1970 - Concerned over the power of the big three networks, and over complaints of network abuse of those powers, the Federal Communications Commission (FCC) imposes the Financial and Syndication (Fin-Syn) Rules. These rules sharply limit the networks' ability to create their own programming and to benefit from the resale rights of those shows to non-network stations in the US. The networks can no longer have a financial interest in most o f the programs they put on the air. They can only license them from the studios or independent producers for a limited number of years. 1983 - The FCC, recognizing that the film and television industry landscape has changed, proposes to lift the Fin-Syn Rules, arguing that they are no longer justified. President Reagan scotches the attempt to eliminate Fin-Syn Rules.
1987 - Increasingly unhappy with the limitations imposed on them, the networks initiate negotiations with the big Hollywood studios, seeking an intra-industry solution. The negotiations go nowhere.
1989 - The FCC warns that, unless studios and television come to some agreement on their own, the commission will step in and reevaluate the Fin-Syn arrangement.

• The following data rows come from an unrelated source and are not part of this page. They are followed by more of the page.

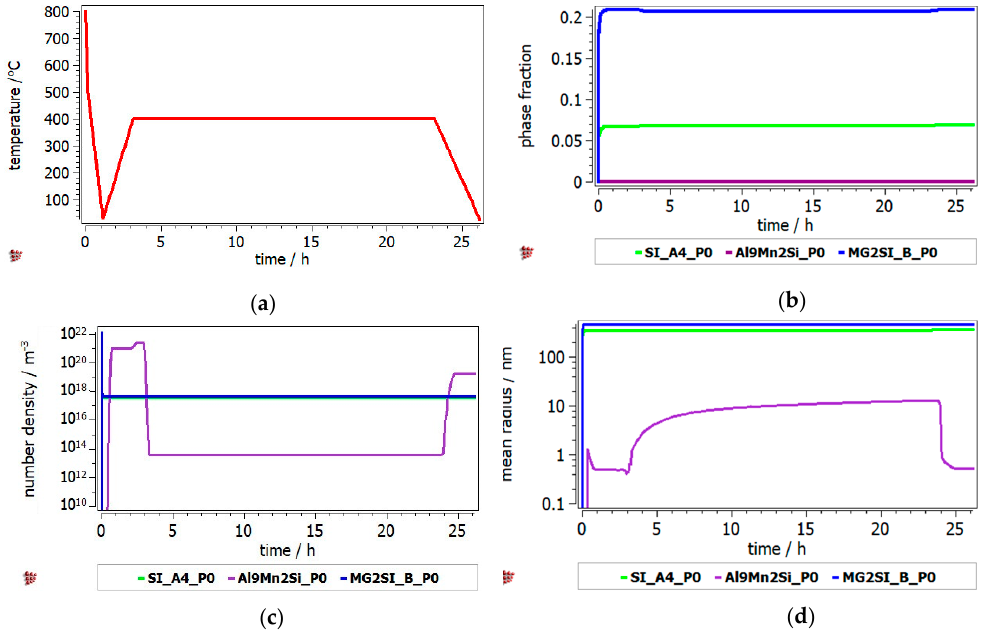
Figure 10. Precipitation kinetics in Al 3.4 Cu 0.5 Si 0.2 Zn 0.5 Mg 0.2 alloy during annealing at 400 ºC, for 2 h: ( a ) heat treatment diagram, ( b ) precipitate phase fraction versus time, ( c ) precipitate number density versus time, ( d ) precipitate mean radius versus time.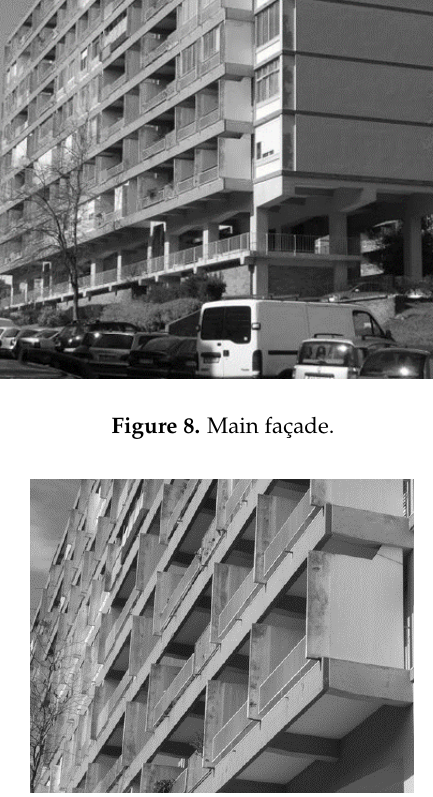
Figure 9. Detail of the principal façade.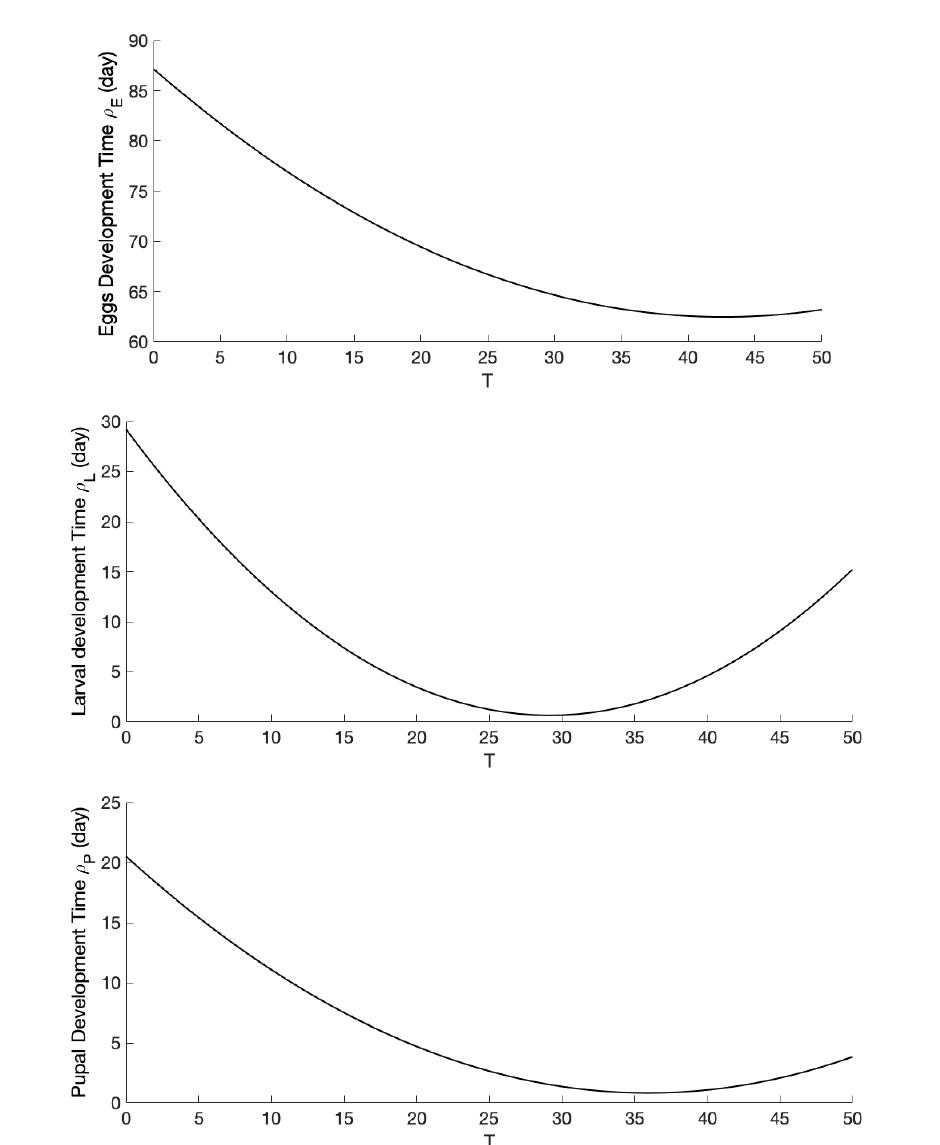
Figure A3. Juvenile stages’ development time, eggs ρ E , larvae ρ L , and pupae ρ P as they vary with the temperature range of 0 ◦ C to 50 ◦ C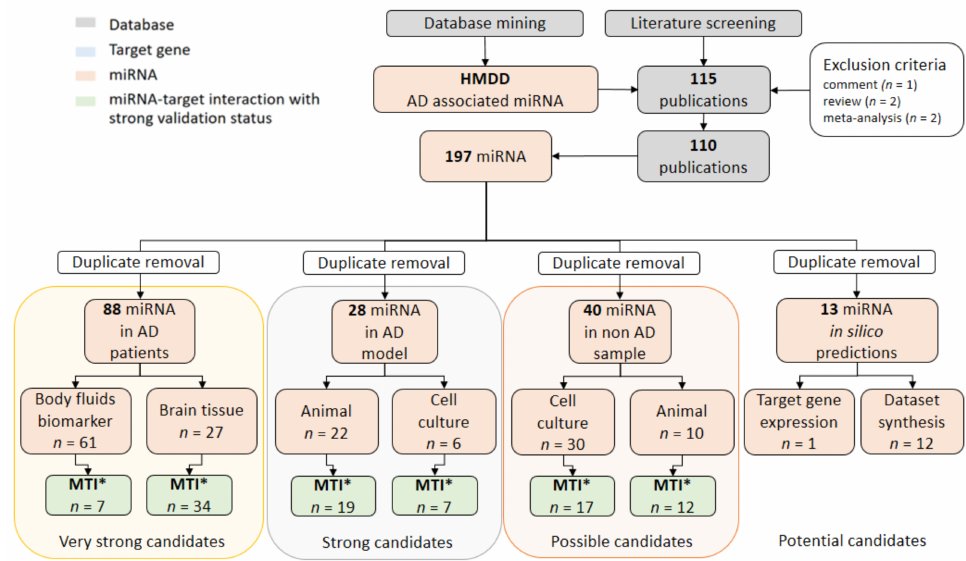
Figure 2. Data extraction of AD-associated miRNAs from HMDD and manual literature curation of experimentally validated MTI. Database mining resulted in a list of publications, investigating the role of derived miRNAs that were manually screened for their abundance in different sample types. miRNAs were curated as very strong candidates (association observed in a sample of AD patients), strong candidates (association observed in AD cell or animal models), and possible candidates (association observed in non-AD cell or animal models). In silico predictions were also highlighted as potential AD-associated candidates, suggesting further research. AD = Alzheimer‘s disease; HMDD = Human microRNA Disease Database; MTI* = miRNA-target interaction, extraction from previously published literature.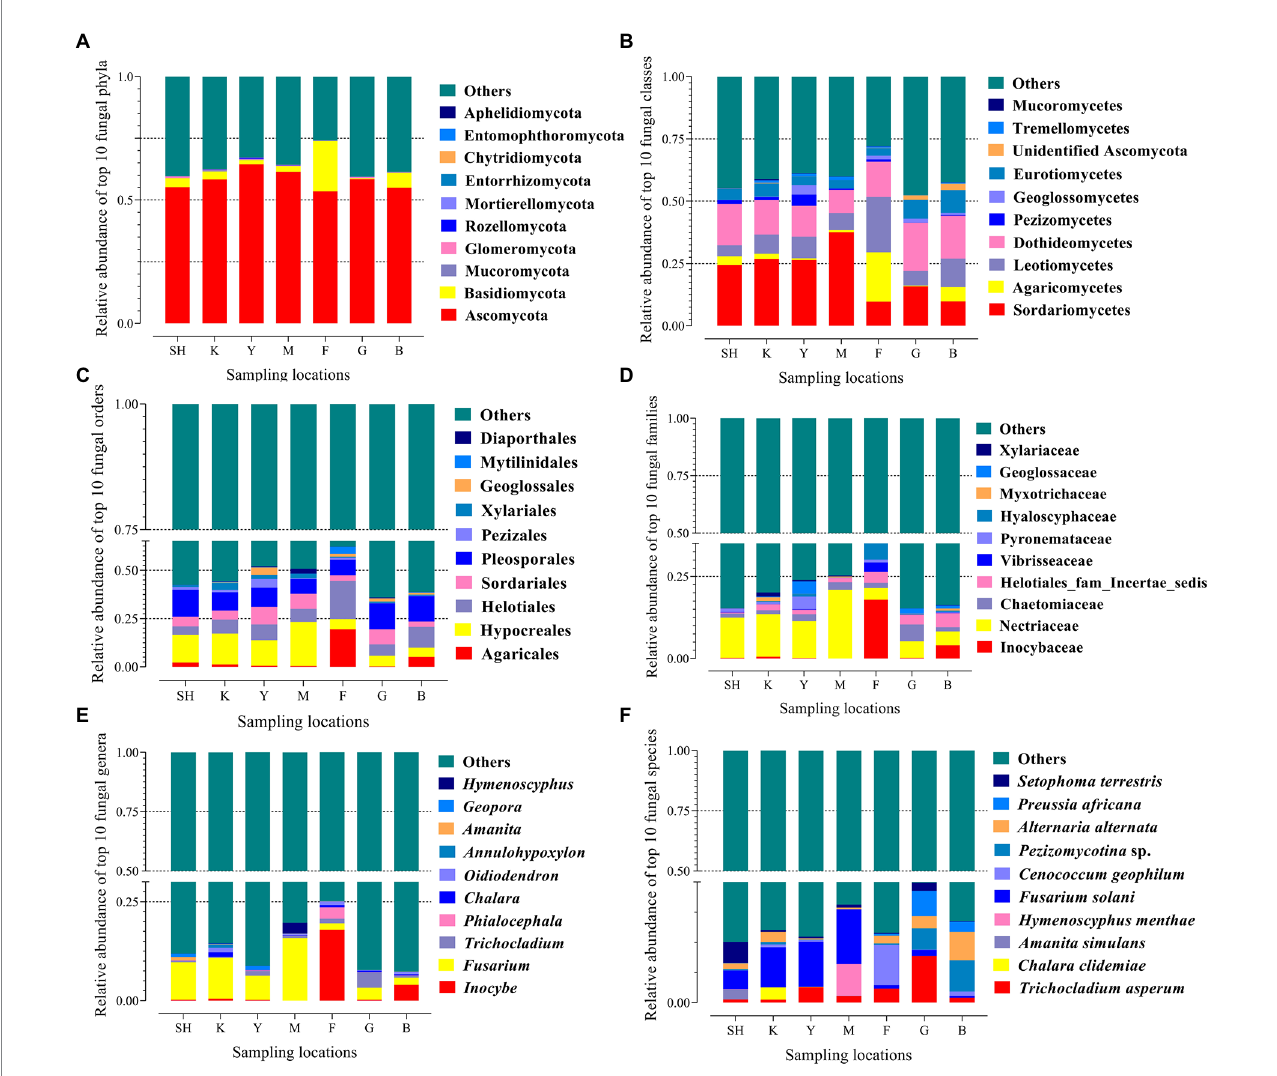
FIGURE 2 Relative abundance of the dominant fungal taxa in seven sampling locations from Sichuan, Hubei, and Hebei Provinces in China. Each bar represents the top ten fungal OTUs at the phylum level (A) , class (B) , order (C) , family (D) , genus (E) , and species (F) ranked by the relative abundance in each sampling location, and different colors represent the frequency of the different OTUs. The designation of ‘other’ indicates that those sequences were not classified into any known group. Abbreviations of variables are given in Figure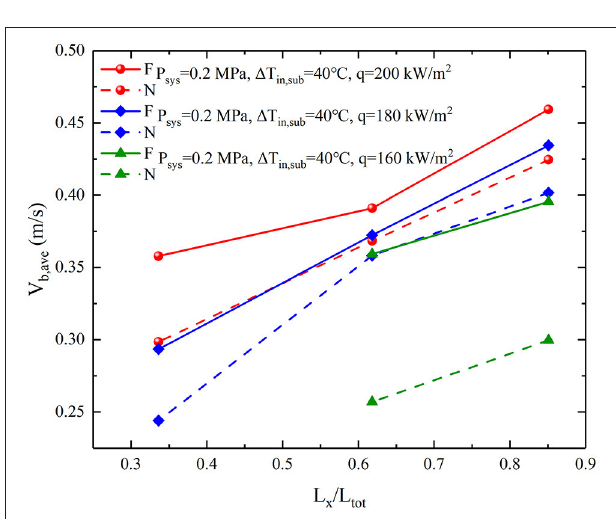
FIGURE 13 | The comparison between natural circulation and forced circulation of bubble velocity.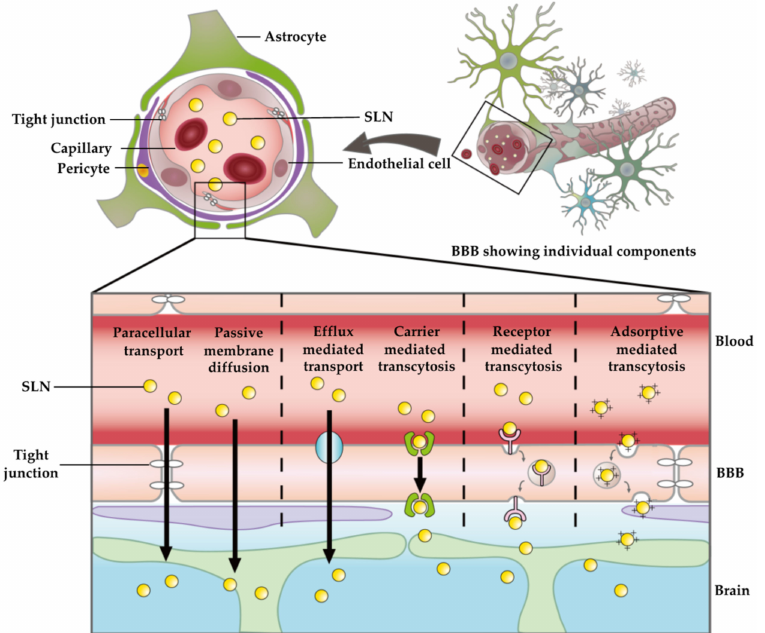
Figure 4. BBB showing individual components and how the drug loaded SLNs can cross the BBB by different physiological mechanisms such as: Paracellular pathway and passive transmembrane diffusion; Protein mediated transport; Receptor-mediated transcytosis (RMT); and Adsorptive- mediated transcytosis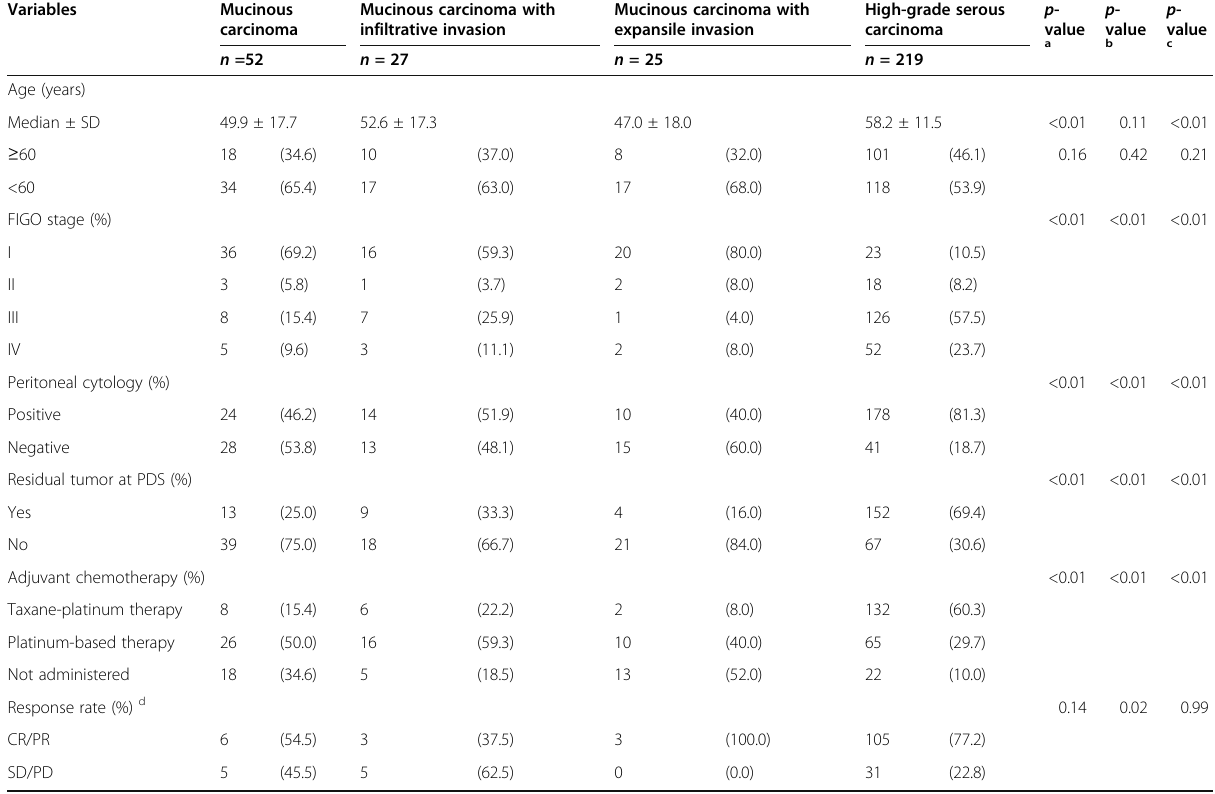
Table 1 Characteristics of cases of mucinous carcinoma and high-grade serous carcinoma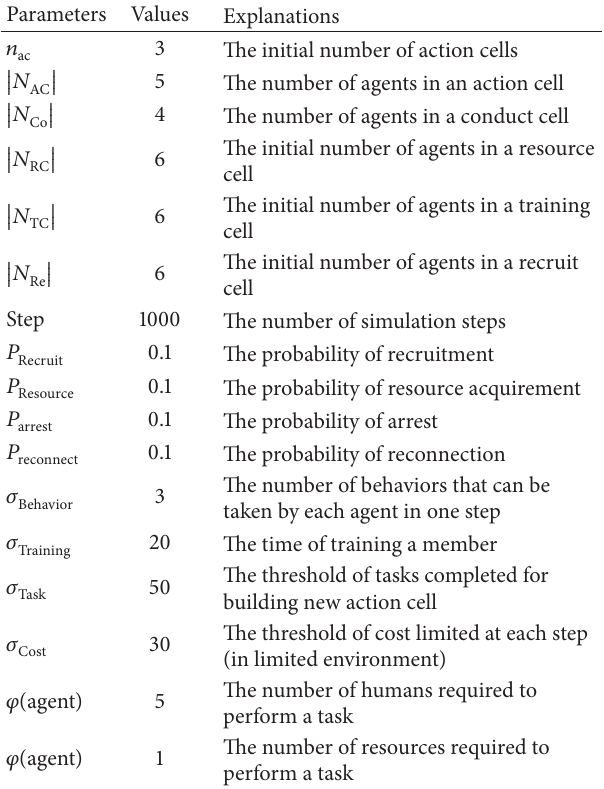
Table 3: Parameters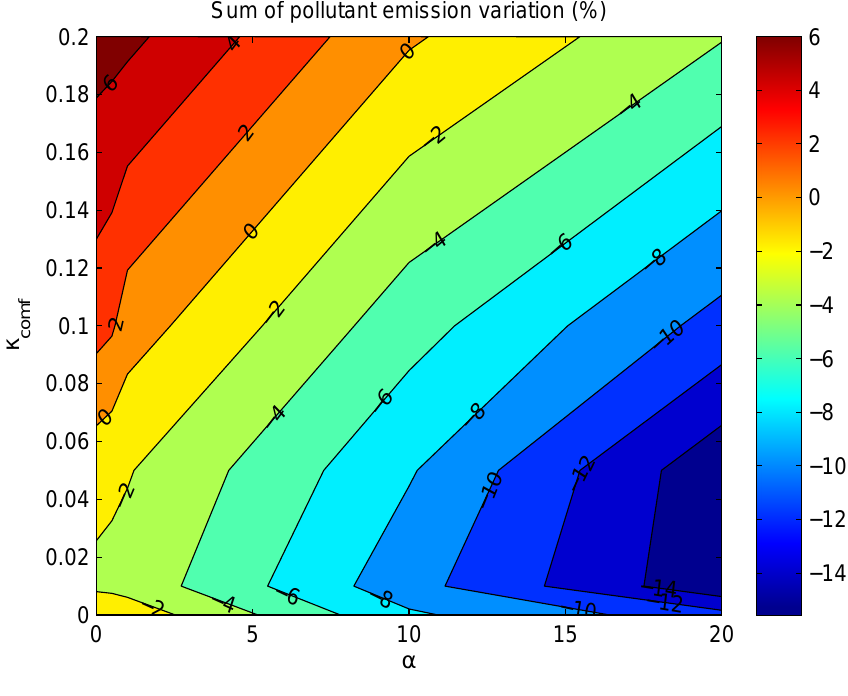
on the pollutant emission variation, relative (%) to the comf = 0 (reference comf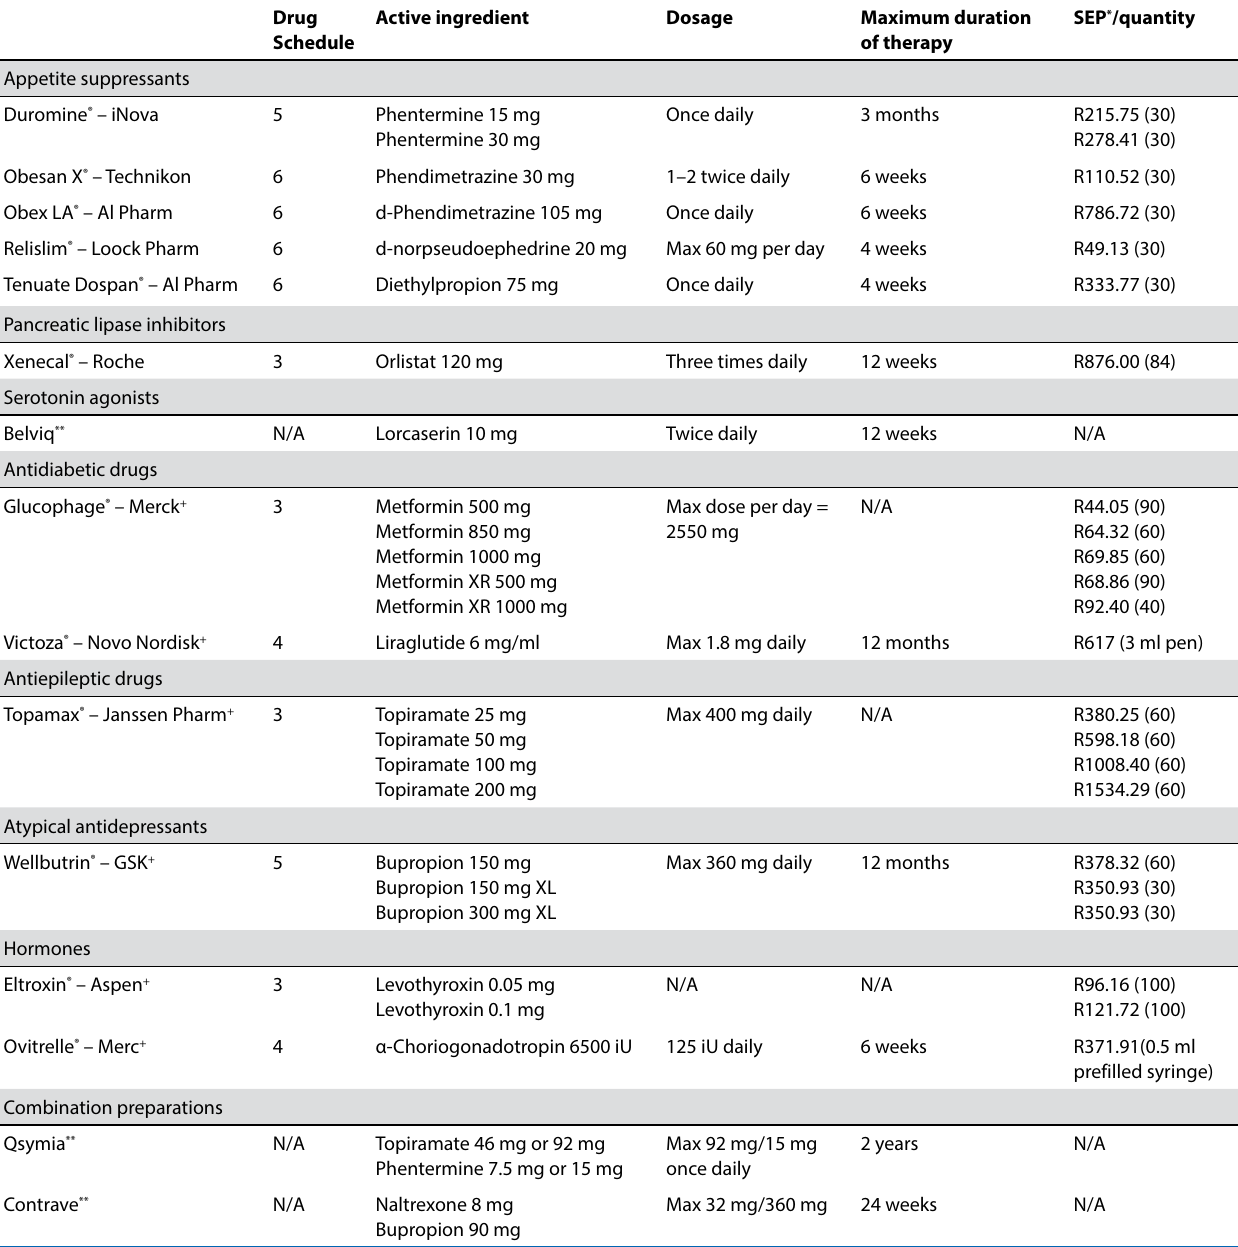
Table I. Available agents in the management of obesity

1991 - Talks break down and the FCC, buffeted by a huge lobbying effort from both sides, gets ready to vote. Then it appears that three out of the five commissioners favor Hollywood, and their Fin- Syn proposal spells total defeat for the networks. The Justice Department steps in and obtains a delay in any new FCC ruling. The networks, sensing a negative FCC drift, ask the studios for renewed talks. These talks break down over the basic issues. This lands the Fin-Syn debate back in the FCC's camp, whose members are expected to vote on the rules April 9 - although dissension in the commission could postpone a decision again.